__Task to carry out__. Drop every picture. Then return, exactly, the lines from the beginning of the listing below through the one containing "Page size: 875x1241.".

__Records__.
-*-

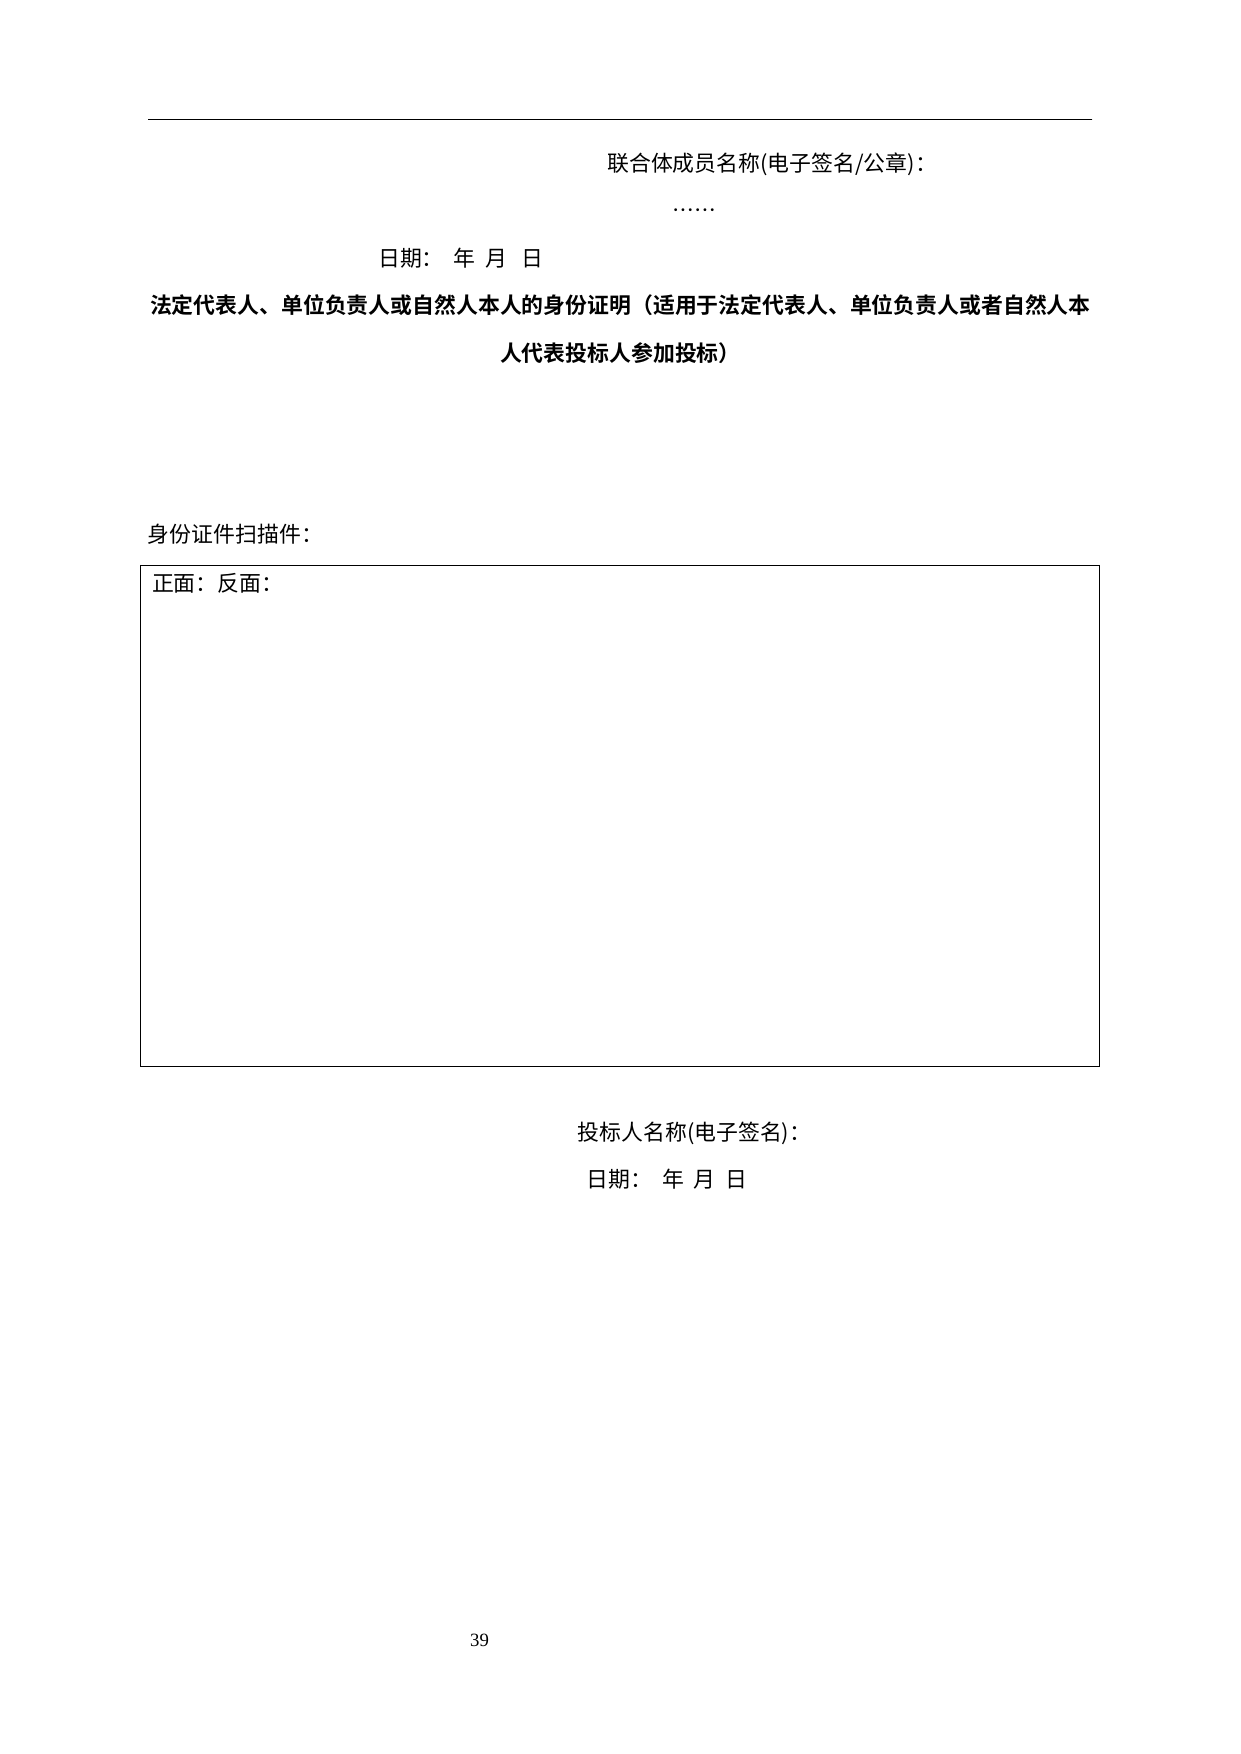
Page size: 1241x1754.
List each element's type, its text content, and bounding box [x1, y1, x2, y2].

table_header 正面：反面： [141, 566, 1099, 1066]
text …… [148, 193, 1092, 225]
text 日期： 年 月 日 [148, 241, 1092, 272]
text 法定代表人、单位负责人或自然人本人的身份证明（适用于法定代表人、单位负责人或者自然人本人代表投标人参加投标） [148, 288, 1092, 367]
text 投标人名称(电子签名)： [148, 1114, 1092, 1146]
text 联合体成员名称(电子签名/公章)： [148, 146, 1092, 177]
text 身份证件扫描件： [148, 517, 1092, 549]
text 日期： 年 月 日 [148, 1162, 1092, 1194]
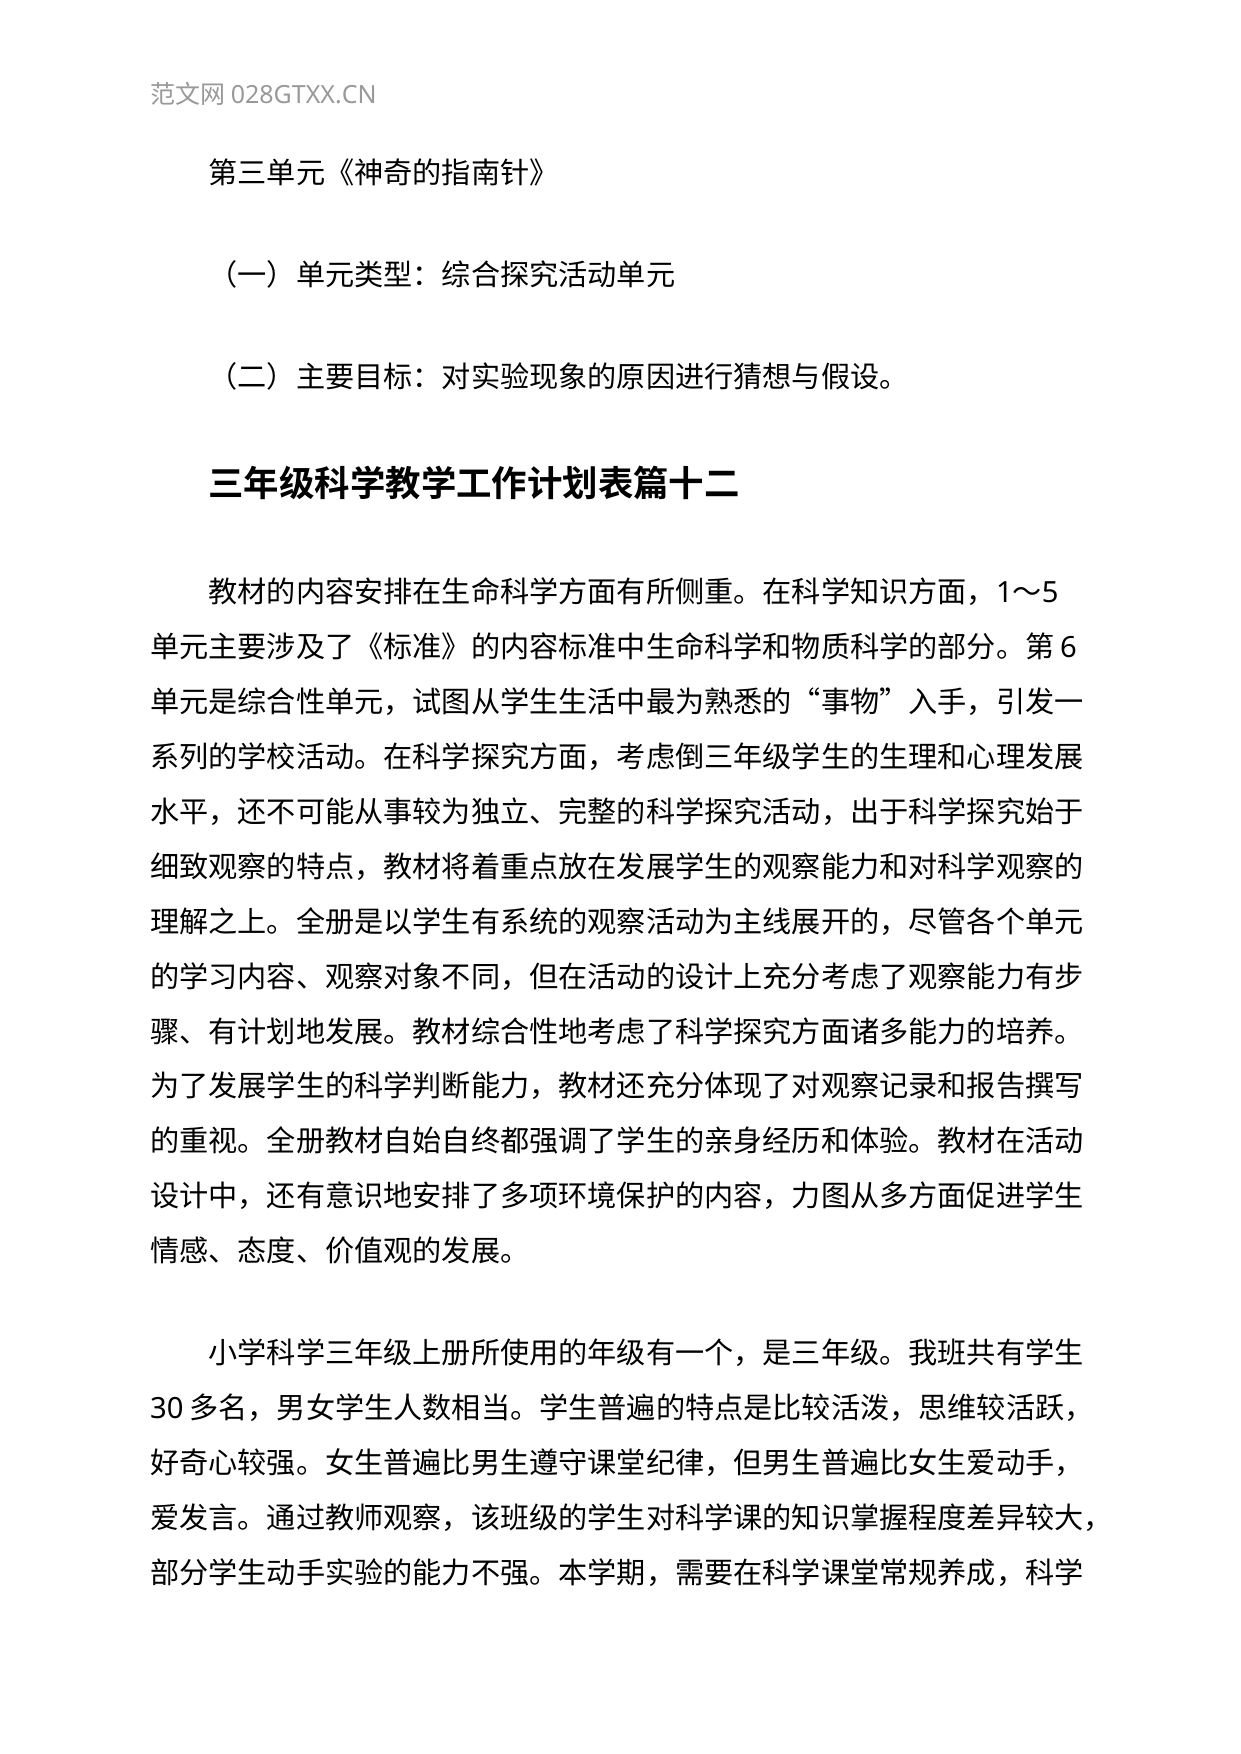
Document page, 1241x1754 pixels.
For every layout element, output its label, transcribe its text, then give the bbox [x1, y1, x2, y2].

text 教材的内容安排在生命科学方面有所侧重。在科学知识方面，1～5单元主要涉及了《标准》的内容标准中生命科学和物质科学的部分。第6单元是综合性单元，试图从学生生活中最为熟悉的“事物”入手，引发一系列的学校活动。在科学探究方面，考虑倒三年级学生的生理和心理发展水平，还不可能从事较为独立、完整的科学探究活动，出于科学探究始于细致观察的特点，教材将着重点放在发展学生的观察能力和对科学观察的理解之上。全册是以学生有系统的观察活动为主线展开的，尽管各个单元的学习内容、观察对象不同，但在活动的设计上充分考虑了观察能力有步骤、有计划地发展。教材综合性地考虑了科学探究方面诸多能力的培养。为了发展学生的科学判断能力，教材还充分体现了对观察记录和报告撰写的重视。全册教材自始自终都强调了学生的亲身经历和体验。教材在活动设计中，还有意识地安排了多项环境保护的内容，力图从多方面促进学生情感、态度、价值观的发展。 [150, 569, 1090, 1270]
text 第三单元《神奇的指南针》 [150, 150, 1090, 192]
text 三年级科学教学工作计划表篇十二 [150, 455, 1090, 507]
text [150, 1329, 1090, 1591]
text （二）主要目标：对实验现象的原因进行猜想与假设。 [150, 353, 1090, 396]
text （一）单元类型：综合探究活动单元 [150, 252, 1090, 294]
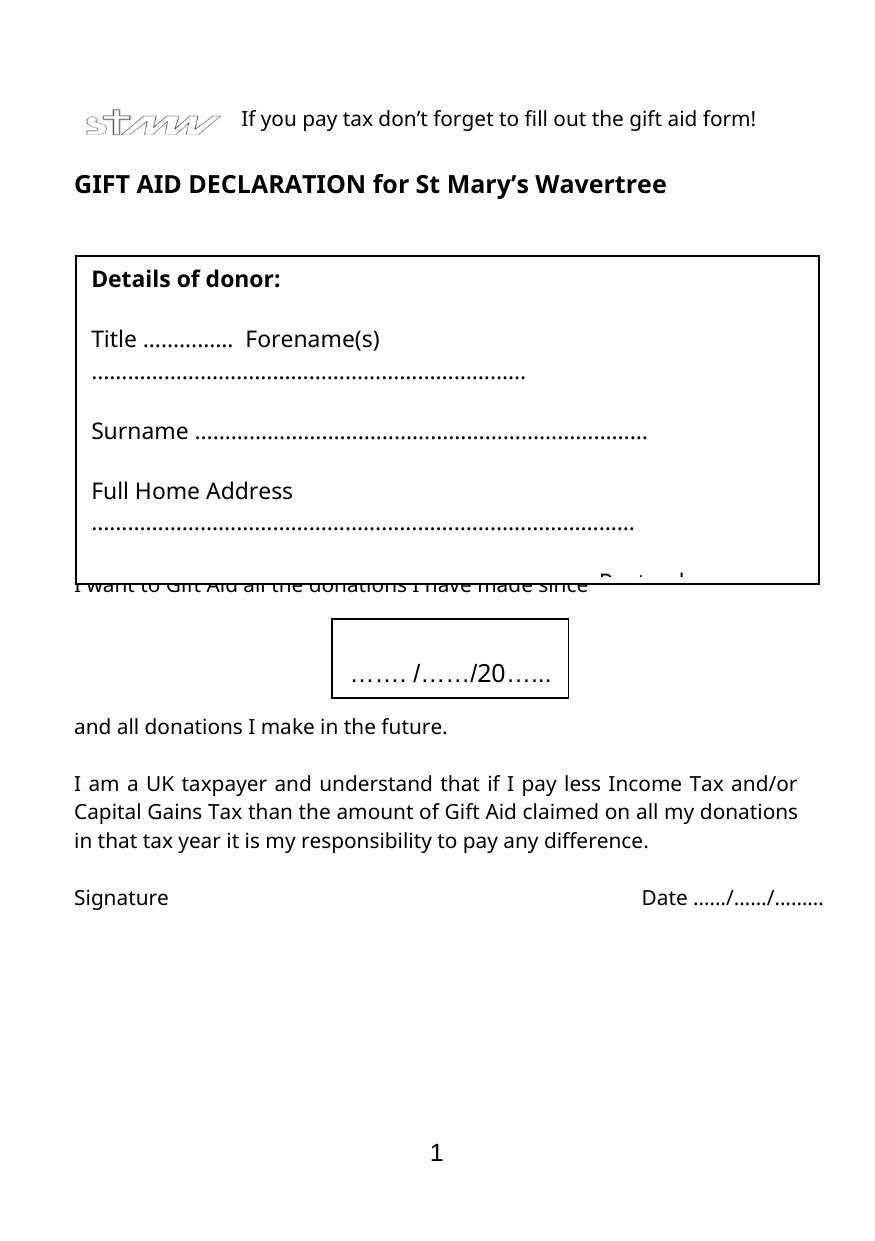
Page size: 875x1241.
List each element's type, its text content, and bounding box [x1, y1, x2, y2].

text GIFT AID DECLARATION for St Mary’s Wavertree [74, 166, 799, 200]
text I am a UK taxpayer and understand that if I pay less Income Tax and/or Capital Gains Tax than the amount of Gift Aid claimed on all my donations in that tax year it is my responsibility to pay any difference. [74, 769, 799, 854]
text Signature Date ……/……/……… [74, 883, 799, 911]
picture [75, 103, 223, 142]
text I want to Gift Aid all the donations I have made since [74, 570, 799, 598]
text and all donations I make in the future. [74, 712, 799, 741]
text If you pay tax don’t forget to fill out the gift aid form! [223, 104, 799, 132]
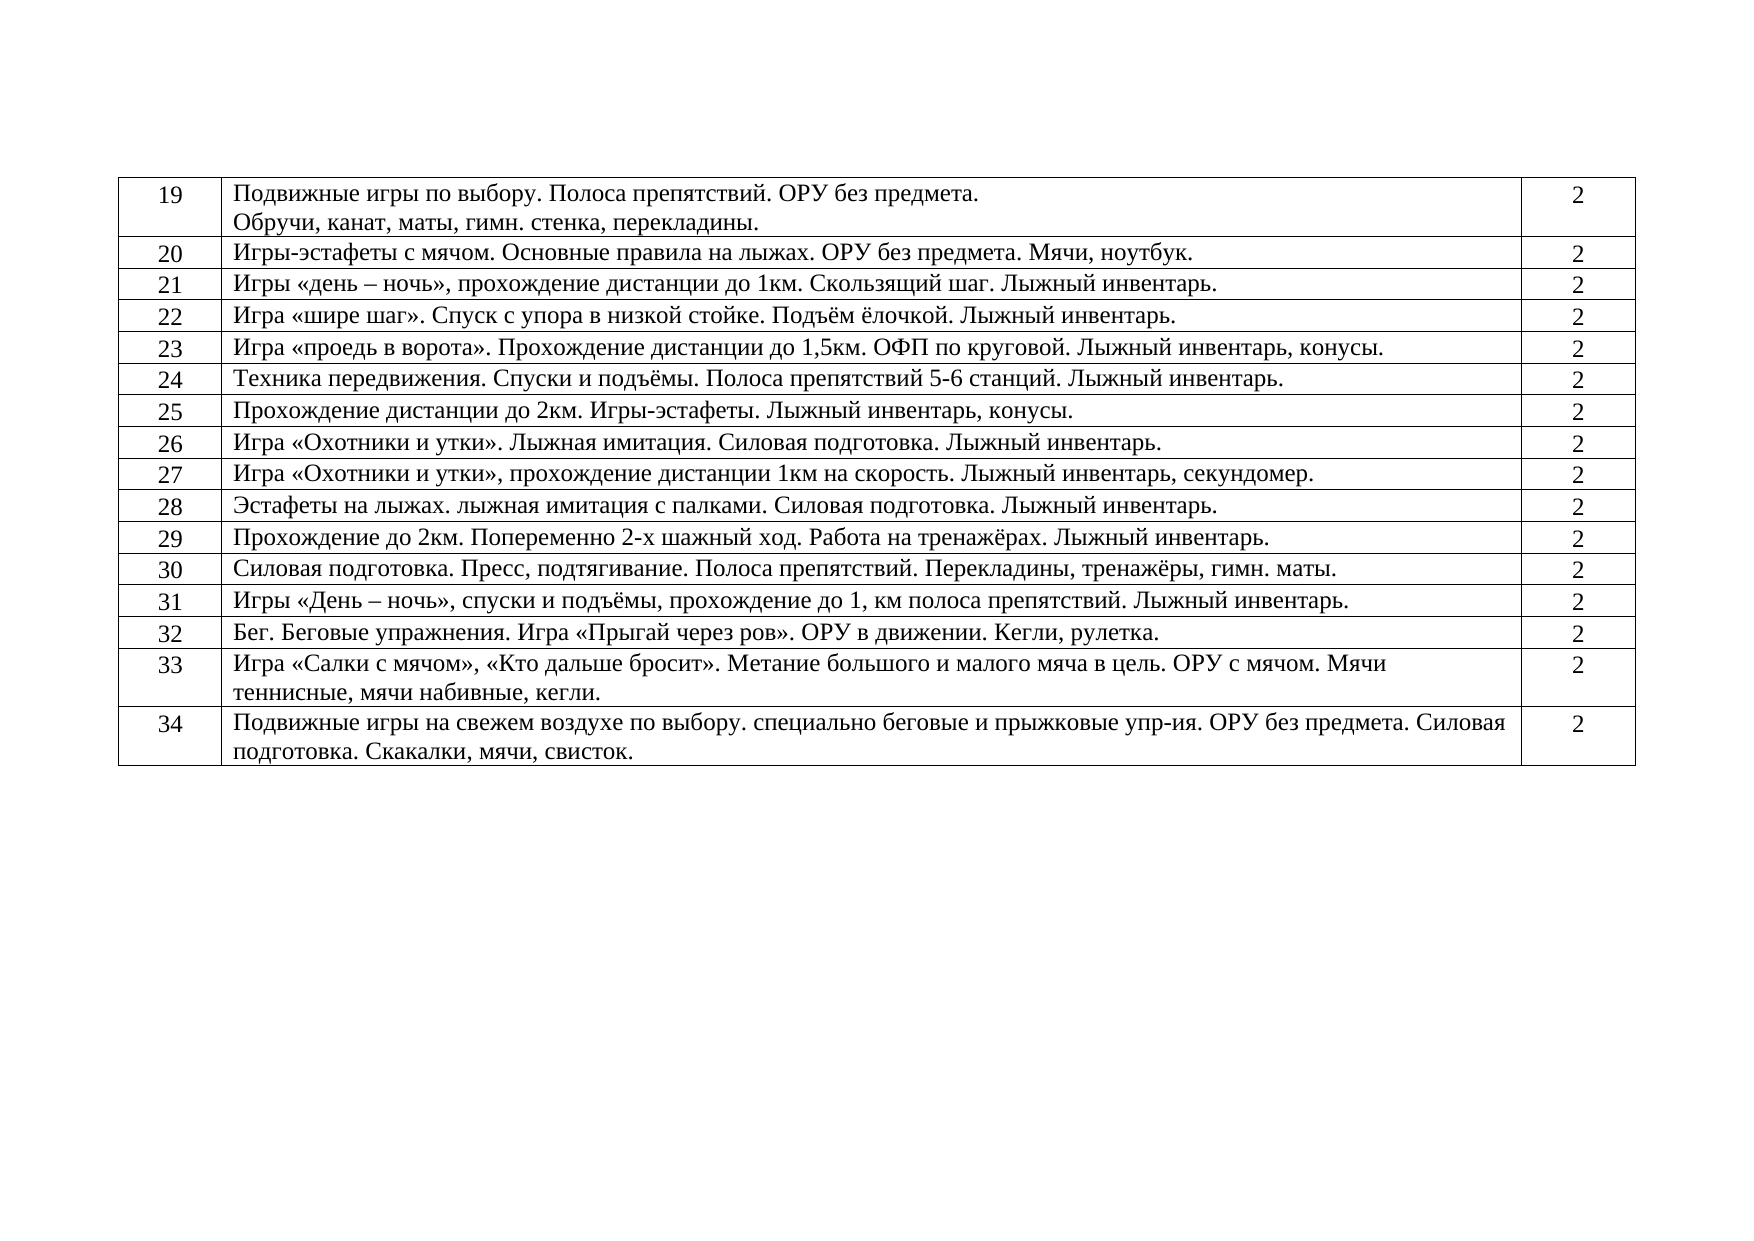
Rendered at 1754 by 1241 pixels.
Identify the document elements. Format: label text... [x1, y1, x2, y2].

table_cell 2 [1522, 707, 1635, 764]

-*-

__Response to the exercise__.
Page size: 1241x1754.
List each element's type, its text content, and bounding box [x1, y1, x2, y2].

table_header 正面：反面： [141, 566, 1099, 1066]
text …… [148, 193, 1092, 225]
text 日期： 年 月 日 [148, 241, 1092, 272]
text 法定代表人、单位负责人或自然人本人的身份证明（适用于法定代表人、单位负责人或者自然人本人代表投标人参加投标） [148, 288, 1092, 367]
text 投标人名称(电子签名)： [148, 1114, 1092, 1146]
text 联合体成员名称(电子签名/公章)： [148, 146, 1092, 177]
text 身份证件扫描件： [148, 517, 1092, 549]
text 日期： 年 月 日 [148, 1162, 1092, 1194]
Document page, 1241x1754 pixels.
For every layout element, output its label, transcribe its text, then give the bbox [x1, y1, x2, y2].

text 教材的内容安排在生命科学方面有所侧重。在科学知识方面，1～5单元主要涉及了《标准》的内容标准中生命科学和物质科学的部分。第6单元是综合性单元，试图从学生生活中最为熟悉的“事物”入手，引发一系列的学校活动。在科学探究方面，考虑倒三年级学生的生理和心理发展水平，还不可能从事较为独立、完整的科学探究活动，出于科学探究始于细致观察的特点，教材将着重点放在发展学生的观察能力和对科学观察的理解之上。全册是以学生有系统的观察活动为主线展开的，尽管各个单元的学习内容、观察对象不同，但在活动的设计上充分考虑了观察能力有步骤、有计划地发展。教材综合性地考虑了科学探究方面诸多能力的培养。为了发展学生的科学判断能力，教材还充分体现了对观察记录和报告撰写的重视。全册教材自始自终都强调了学生的亲身经历和体验。教材在活动设计中，还有意识地安排了多项环境保护的内容，力图从多方面促进学生情感、态度、价值观的发展。 [150, 569, 1090, 1270]
text 第三单元《神奇的指南针》 [150, 150, 1090, 192]
text 三年级科学教学工作计划表篇十二 [150, 455, 1090, 507]
text [150, 1329, 1090, 1591]
text （二）主要目标：对实验现象的原因进行猜想与假设。 [150, 353, 1090, 396]
text （一）单元类型：综合探究活动单元 [150, 252, 1090, 294]
Page size: 875x1241.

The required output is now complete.